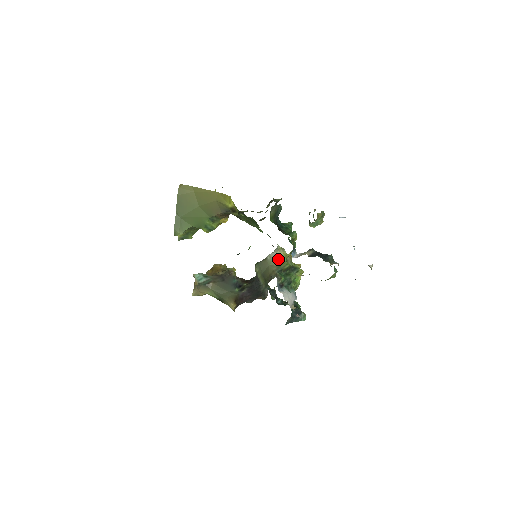
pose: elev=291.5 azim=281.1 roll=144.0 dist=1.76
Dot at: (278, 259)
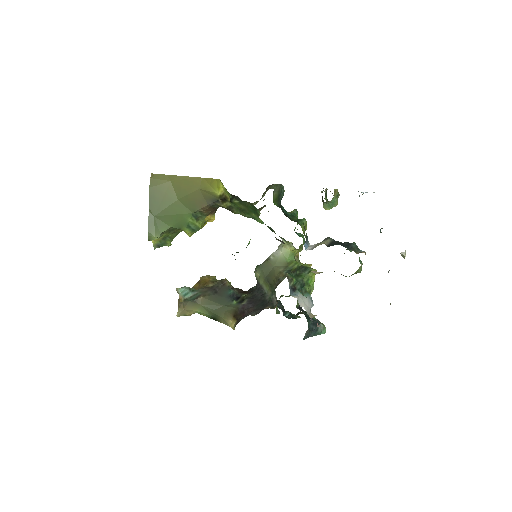
Dot at: (284, 258)
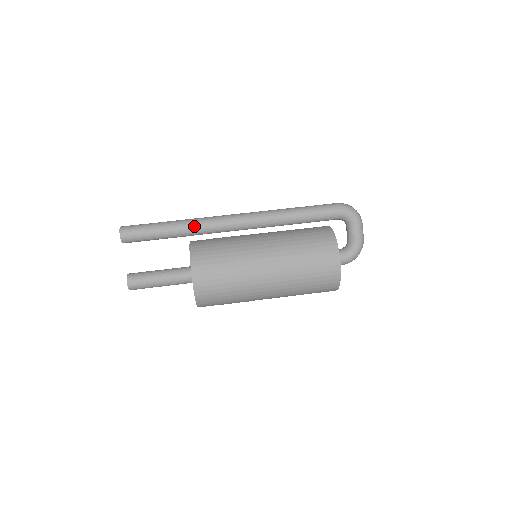
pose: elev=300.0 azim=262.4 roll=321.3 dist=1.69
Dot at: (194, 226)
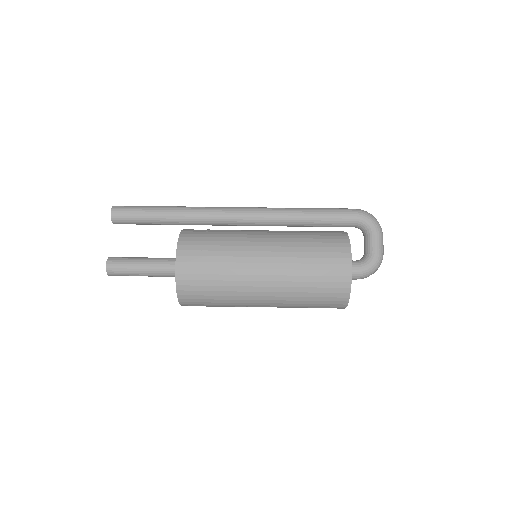
Dot at: (191, 211)
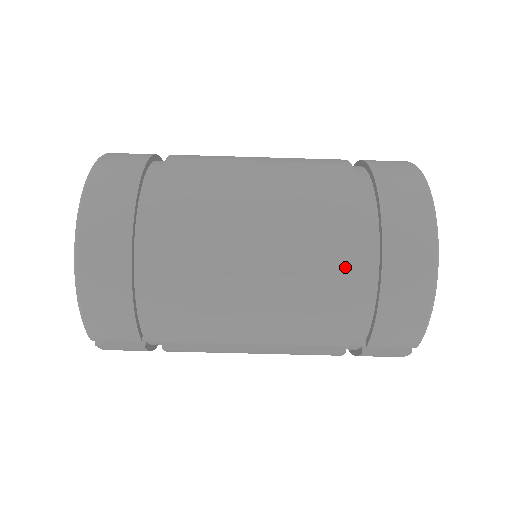
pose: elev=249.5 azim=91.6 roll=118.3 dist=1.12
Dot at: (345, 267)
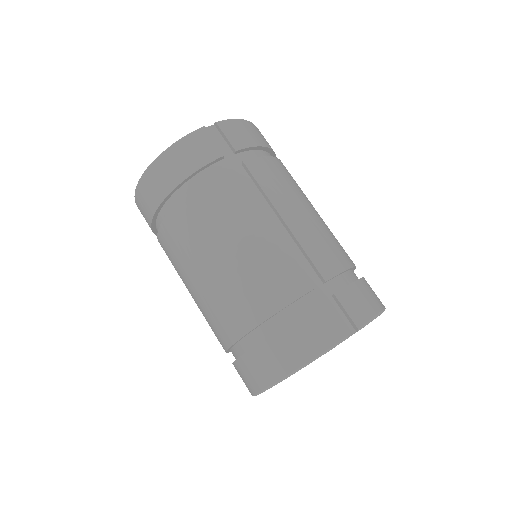
Dot at: occluded
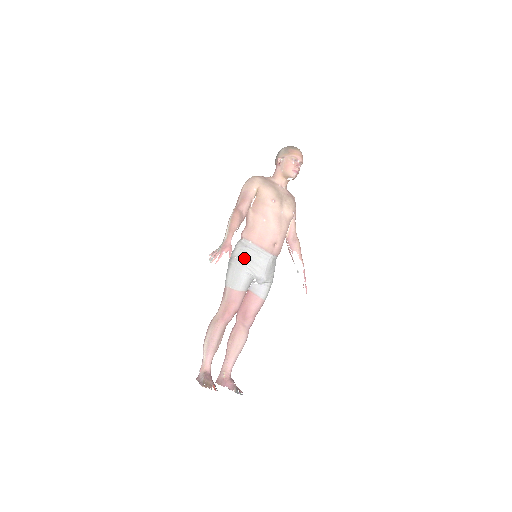
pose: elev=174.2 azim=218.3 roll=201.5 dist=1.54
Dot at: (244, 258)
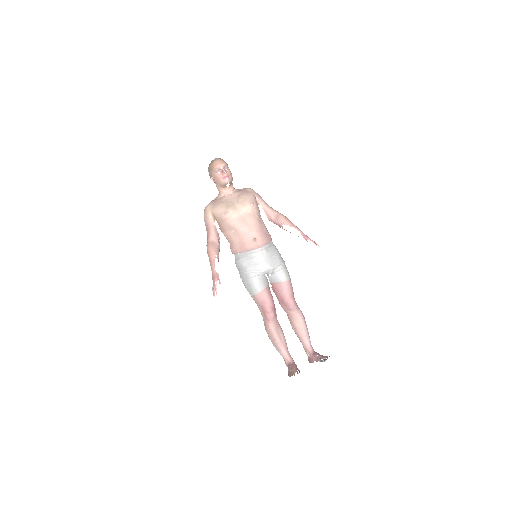
Dot at: (243, 268)
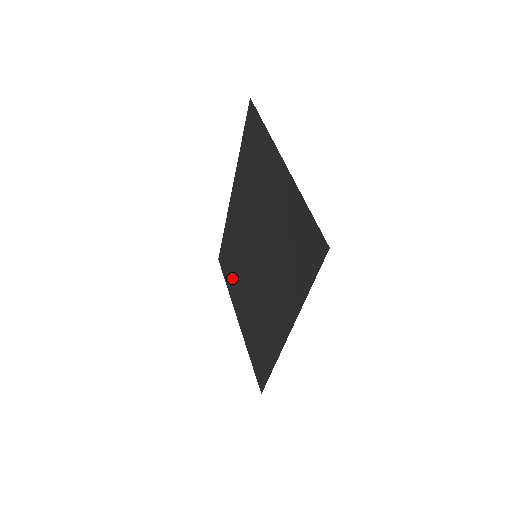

GIVEN INSTRUCTION:
Put every line of the records above into a numbered list, omitting blank lines and leaving out the pictures.

ANSWER TO THE EXERCISE:
1. pose: elev=291.5 azim=281.1 roll=144.0 dist=1.76
2. Dot at: (278, 259)
3. Dot at: (284, 258)
4. pose: elev=300.0 azim=262.4 roll=321.3 dist=1.69
5. Dot at: (194, 226)
6. Dot at: (191, 211)
7. pose: elev=249.5 azim=91.6 roll=118.3 dist=1.12
8. Dot at: (345, 267)
9. Dot at: occluded
10. pose: elev=174.2 azim=218.3 roll=201.5 dist=1.54
11. Dot at: (244, 258)
12. Dot at: (243, 268)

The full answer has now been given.